- [Try it]
Return every record below exactly as given.

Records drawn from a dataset
/---

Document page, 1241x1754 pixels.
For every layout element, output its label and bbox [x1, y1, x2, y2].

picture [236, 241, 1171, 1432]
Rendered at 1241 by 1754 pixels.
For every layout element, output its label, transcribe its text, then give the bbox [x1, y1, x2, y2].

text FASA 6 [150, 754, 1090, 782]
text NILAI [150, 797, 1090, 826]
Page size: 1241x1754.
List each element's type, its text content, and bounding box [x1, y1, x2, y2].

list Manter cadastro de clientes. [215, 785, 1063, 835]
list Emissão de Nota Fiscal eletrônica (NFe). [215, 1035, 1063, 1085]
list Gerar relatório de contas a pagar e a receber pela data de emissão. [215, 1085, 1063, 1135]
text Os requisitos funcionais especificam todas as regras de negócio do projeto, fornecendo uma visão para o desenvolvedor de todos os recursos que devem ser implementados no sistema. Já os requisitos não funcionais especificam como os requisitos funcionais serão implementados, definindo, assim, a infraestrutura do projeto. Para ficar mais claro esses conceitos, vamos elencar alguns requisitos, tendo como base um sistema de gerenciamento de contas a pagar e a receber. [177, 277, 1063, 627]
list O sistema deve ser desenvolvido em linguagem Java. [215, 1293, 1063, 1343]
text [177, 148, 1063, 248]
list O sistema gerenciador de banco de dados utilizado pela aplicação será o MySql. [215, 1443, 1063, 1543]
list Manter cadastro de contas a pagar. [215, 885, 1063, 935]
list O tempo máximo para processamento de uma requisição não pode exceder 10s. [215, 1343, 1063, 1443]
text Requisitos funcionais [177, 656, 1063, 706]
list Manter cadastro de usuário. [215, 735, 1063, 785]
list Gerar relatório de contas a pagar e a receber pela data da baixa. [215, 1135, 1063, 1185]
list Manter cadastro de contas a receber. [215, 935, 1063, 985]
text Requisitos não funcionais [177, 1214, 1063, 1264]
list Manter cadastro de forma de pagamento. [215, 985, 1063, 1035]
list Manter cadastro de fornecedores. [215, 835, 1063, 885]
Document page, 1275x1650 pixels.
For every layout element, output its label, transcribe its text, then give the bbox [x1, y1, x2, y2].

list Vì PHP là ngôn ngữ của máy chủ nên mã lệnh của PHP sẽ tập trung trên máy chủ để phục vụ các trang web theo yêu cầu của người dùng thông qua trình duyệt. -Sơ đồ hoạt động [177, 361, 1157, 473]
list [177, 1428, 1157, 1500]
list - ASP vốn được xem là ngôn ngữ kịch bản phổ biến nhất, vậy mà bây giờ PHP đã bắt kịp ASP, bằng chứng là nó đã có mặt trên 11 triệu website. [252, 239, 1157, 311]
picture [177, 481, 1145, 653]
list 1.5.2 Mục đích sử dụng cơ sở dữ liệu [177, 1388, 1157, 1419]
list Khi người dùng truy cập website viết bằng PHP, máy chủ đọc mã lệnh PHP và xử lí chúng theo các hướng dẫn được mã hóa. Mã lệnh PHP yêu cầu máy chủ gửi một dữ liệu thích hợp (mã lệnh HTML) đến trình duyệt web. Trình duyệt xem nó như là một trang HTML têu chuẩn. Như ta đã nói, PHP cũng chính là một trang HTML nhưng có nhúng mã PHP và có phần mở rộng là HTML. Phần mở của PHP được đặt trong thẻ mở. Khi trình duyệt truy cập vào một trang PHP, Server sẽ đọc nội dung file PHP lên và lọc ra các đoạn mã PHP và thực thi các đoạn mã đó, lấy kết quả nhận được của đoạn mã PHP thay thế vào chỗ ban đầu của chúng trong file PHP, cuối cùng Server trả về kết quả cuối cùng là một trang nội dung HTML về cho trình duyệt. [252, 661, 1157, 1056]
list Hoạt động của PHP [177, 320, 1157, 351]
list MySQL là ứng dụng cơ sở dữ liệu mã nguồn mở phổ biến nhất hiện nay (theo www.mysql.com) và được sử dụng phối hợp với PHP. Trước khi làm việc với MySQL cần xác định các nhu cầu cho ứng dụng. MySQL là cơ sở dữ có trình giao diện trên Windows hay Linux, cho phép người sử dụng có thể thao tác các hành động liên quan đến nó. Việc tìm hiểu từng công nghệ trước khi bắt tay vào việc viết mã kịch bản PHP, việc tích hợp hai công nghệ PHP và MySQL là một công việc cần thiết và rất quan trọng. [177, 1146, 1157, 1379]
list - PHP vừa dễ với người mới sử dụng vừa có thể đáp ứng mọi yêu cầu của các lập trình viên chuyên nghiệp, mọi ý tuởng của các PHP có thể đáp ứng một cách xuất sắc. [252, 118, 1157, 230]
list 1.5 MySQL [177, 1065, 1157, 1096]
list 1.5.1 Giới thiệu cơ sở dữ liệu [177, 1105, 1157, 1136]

\---

- [Response area]
Document page, 1241x1754 pixels.
For every layout element, output its label and bbox [x1, y1, x2, y2].

picture [236, 241, 1171, 1432]
Rendered at 1241 by 1754 pixels.
For every layout element, output its label, transcribe its text, then give the bbox [x1, y1, x2, y2].

text FASA 6 [150, 754, 1090, 782]
text NILAI [150, 797, 1090, 826]
Page size: 1241x1754.
List each element's type, its text content, and bounding box [x1, y1, x2, y2].

list Manter cadastro de clientes. [215, 785, 1063, 835]
list Emissão de Nota Fiscal eletrônica (NFe). [215, 1035, 1063, 1085]
list Gerar relatório de contas a pagar e a receber pela data de emissão. [215, 1085, 1063, 1135]
text Os requisitos funcionais especificam todas as regras de negócio do projeto, fornecendo uma visão para o desenvolvedor de todos os recursos que devem ser implementados no sistema. Já os requisitos não funcionais especificam como os requisitos funcionais serão implementados, definindo, assim, a infraestrutura do projeto. Para ficar mais claro esses conceitos, vamos elencar alguns requisitos, tendo como base um sistema de gerenciamento de contas a pagar e a receber. [177, 277, 1063, 627]
list O sistema deve ser desenvolvido em linguagem Java. [215, 1293, 1063, 1343]
text [177, 148, 1063, 248]
list O sistema gerenciador de banco de dados utilizado pela aplicação será o MySql. [215, 1443, 1063, 1543]
list Manter cadastro de contas a pagar. [215, 885, 1063, 935]
list O tempo máximo para processamento de uma requisição não pode exceder 10s. [215, 1343, 1063, 1443]
text Requisitos funcionais [177, 656, 1063, 706]
list Manter cadastro de usuário. [215, 735, 1063, 785]
list Gerar relatório de contas a pagar e a receber pela data da baixa. [215, 1135, 1063, 1185]
list Manter cadastro de contas a receber. [215, 935, 1063, 985]
text Requisitos não funcionais [177, 1214, 1063, 1264]
list Manter cadastro de forma de pagamento. [215, 985, 1063, 1035]
list Manter cadastro de fornecedores. [215, 835, 1063, 885]
Document page, 1275x1650 pixels.
For every layout element, output its label, transcribe its text, then give the bbox [x1, y1, x2, y2].

list Vì PHP là ngôn ngữ của máy chủ nên mã lệnh của PHP sẽ tập trung trên máy chủ để phục vụ các trang web theo yêu cầu của người dùng thông qua trình duyệt. -Sơ đồ hoạt động [177, 361, 1157, 473]
list [177, 1428, 1157, 1500]
list - ASP vốn được xem là ngôn ngữ kịch bản phổ biến nhất, vậy mà bây giờ PHP đã bắt kịp ASP, bằng chứng là nó đã có mặt trên 11 triệu website. [252, 239, 1157, 311]
picture [177, 481, 1145, 653]
list 1.5.2 Mục đích sử dụng cơ sở dữ liệu [177, 1388, 1157, 1419]
list Khi người dùng truy cập website viết bằng PHP, máy chủ đọc mã lệnh PHP và xử lí chúng theo các hướng dẫn được mã hóa. Mã lệnh PHP yêu cầu máy chủ gửi một dữ liệu thích hợp (mã lệnh HTML) đến trình duyệt web. Trình duyệt xem nó như là một trang HTML têu chuẩn. Như ta đã nói, PHP cũng chính là một trang HTML nhưng có nhúng mã PHP và có phần mở rộng là HTML. Phần mở của PHP được đặt trong thẻ mở. Khi trình duyệt truy cập vào một trang PHP, Server sẽ đọc nội dung file PHP lên và lọc ra các đoạn mã PHP và thực thi các đoạn mã đó, lấy kết quả nhận được của đoạn mã PHP thay thế vào chỗ ban đầu của chúng trong file PHP, cuối cùng Server trả về kết quả cuối cùng là một trang nội dung HTML về cho trình duyệt. [252, 661, 1157, 1056]
list Hoạt động của PHP [177, 320, 1157, 351]
list MySQL là ứng dụng cơ sở dữ liệu mã nguồn mở phổ biến nhất hiện nay (theo www.mysql.com) và được sử dụng phối hợp với PHP. Trước khi làm việc với MySQL cần xác định các nhu cầu cho ứng dụng. MySQL là cơ sở dữ có trình giao diện trên Windows hay Linux, cho phép người sử dụng có thể thao tác các hành động liên quan đến nó. Việc tìm hiểu từng công nghệ trước khi bắt tay vào việc viết mã kịch bản PHP, việc tích hợp hai công nghệ PHP và MySQL là một công việc cần thiết và rất quan trọng. [177, 1146, 1157, 1379]
list - PHP vừa dễ với người mới sử dụng vừa có thể đáp ứng mọi yêu cầu của các lập trình viên chuyên nghiệp, mọi ý tuởng của các PHP có thể đáp ứng một cách xuất sắc. [252, 118, 1157, 230]
list 1.5 MySQL [177, 1065, 1157, 1096]
list 1.5.1 Giới thiệu cơ sở dữ liệu [177, 1105, 1157, 1136]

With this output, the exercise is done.